Omar Villafranca: If the prosecution let you walk up there and cross-examine Travis McMichael, what would you have asked him?
Wanda Cooper-Jones: Why? Why did you choose to kill my son?
In closing arguments, lead prosecutor Linda Dunikoski laid out the State’s position in plain language: the three men accused of murdering Ahmaud Arbery had no reason to kill him.
Dunikoski says the defendants had no right to make a citizen’s arrest.
What they have, Dunikoski tells jurors, is a case of cold-blooded murder.
As for the defense’s claim of self-defense …
But Travis McMichael’s attorney Jason Sheffield says his client believed he had no other choice.
Gregory McMichael’s attorney Laura Hogue claimed that Ahmaud Arbery was no innocent victim.
There was an audible gasp in the courtroom.
Omar Villafranca: I mean, you got up and left.
Wanda Cooper-Jones: Yes.
Omar Villafranca: Why?
Wanda Cooper-Jones: I didn’t expect them to go that low.
Closing arguments for the defendants wrapped up with Roddie Bryan’s attorney Kevin Gough trying to distance his client from the murder.
He says that Arbery would have died whether or not Roddie Bryan chose to leave his porch that day.

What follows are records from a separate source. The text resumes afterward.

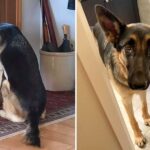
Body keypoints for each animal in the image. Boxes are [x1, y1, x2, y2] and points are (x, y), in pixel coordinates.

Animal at [93, 4, 150, 148]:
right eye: (128, 49)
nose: (139, 85)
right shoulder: (126, 101)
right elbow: (132, 120)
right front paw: (138, 136)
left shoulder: (143, 92)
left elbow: (144, 105)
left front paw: (146, 118)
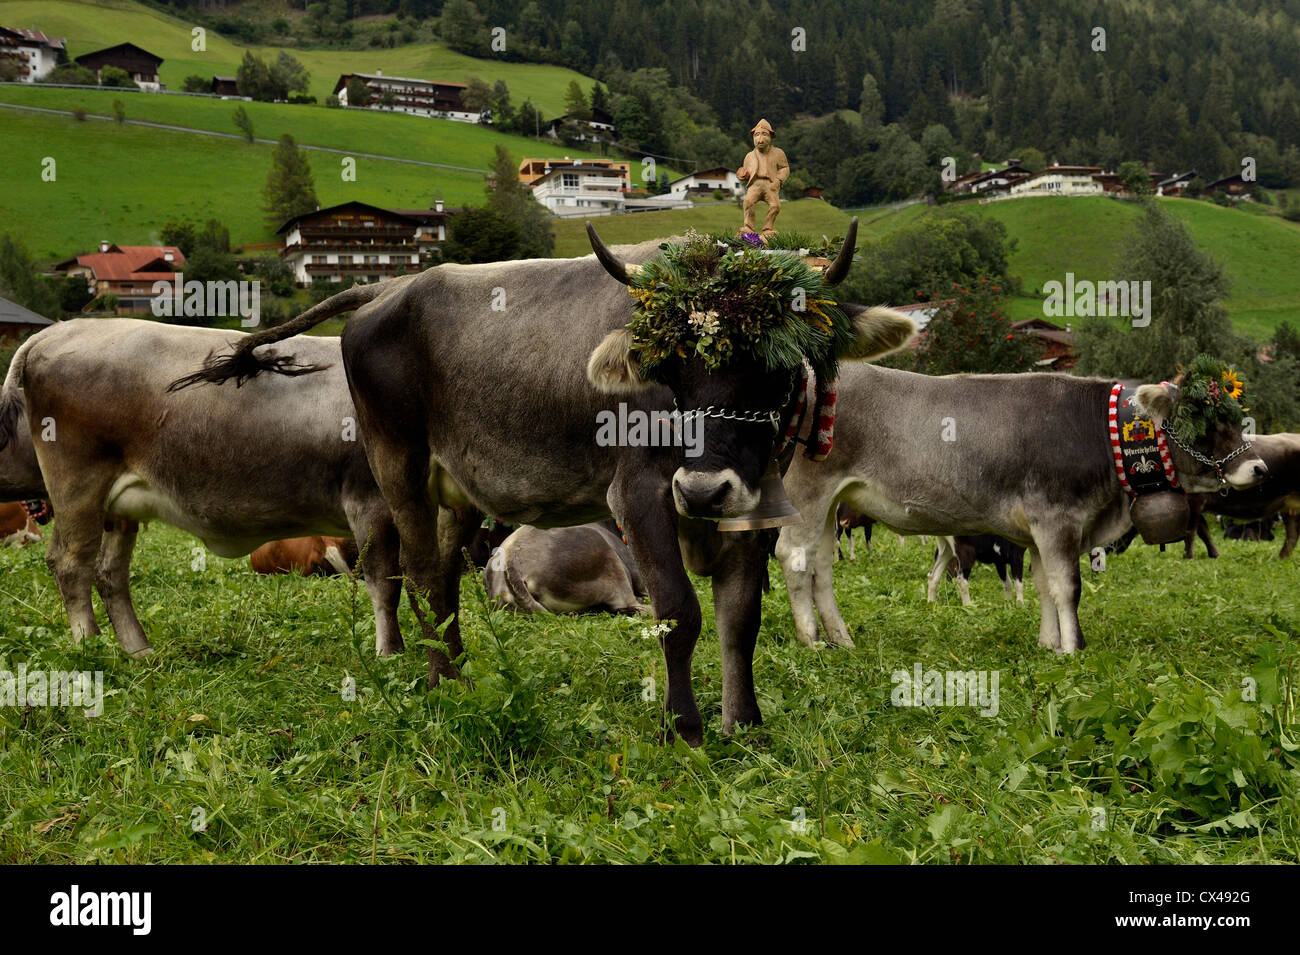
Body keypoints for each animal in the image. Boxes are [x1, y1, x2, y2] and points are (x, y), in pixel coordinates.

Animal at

After almost a day-and-a-half of closing arguments, the case that had gripped the nation was in the hands of 12 ordinary citizens.
It took about 11 hours. The verdict was in. The prosecution team — Larissa Ollivierre, Paul Camarillo and Linda Dunikoski — braced themselves.
Omar Villafranca: When you hear that the verdict is in, what’s your reaction?
Linda Dunikoski: I stopped breathing and Paul had to come over to me and go, “Breathe, breathe.” And because it was like it went up here into, into my chest right here, and I just stopped breathing because then I knew this was it, it was done.
Three defendants, nine charges each. Judge Timothy Walmsley begins with Travis McMichael.
Guilty on all charges.
The other two men guilty on multiple charges, including felony murder.
Omar Villafranca: What was it like after the verdict seeing Wanda and Marcus?
Linda Dunikoski: It was incredibly emotional. We hugged and the waves of grief were coursing through her … She’s been holding her breath for a year and nine months.
Outside court, the grieving mother spoke as she always had: from the heart.
Wanda Cooper-Jones: It’s been a long fight. It’s been a hard fight. But God is good.
Wanda Cooper-Jones had done it. She had kept her promise to Ahmaud.
Wanda Cooper-Jones He will now rest in peace.
In February 2022, Travis McMichael, Gregory McMichael and Roddie Bryan are scheduled to face federal hate crime charges in a separate trial.
Former DA Jackie Johnson has been charged with violating her oath of office for her handling of Ahmaud Arbery’s shooting.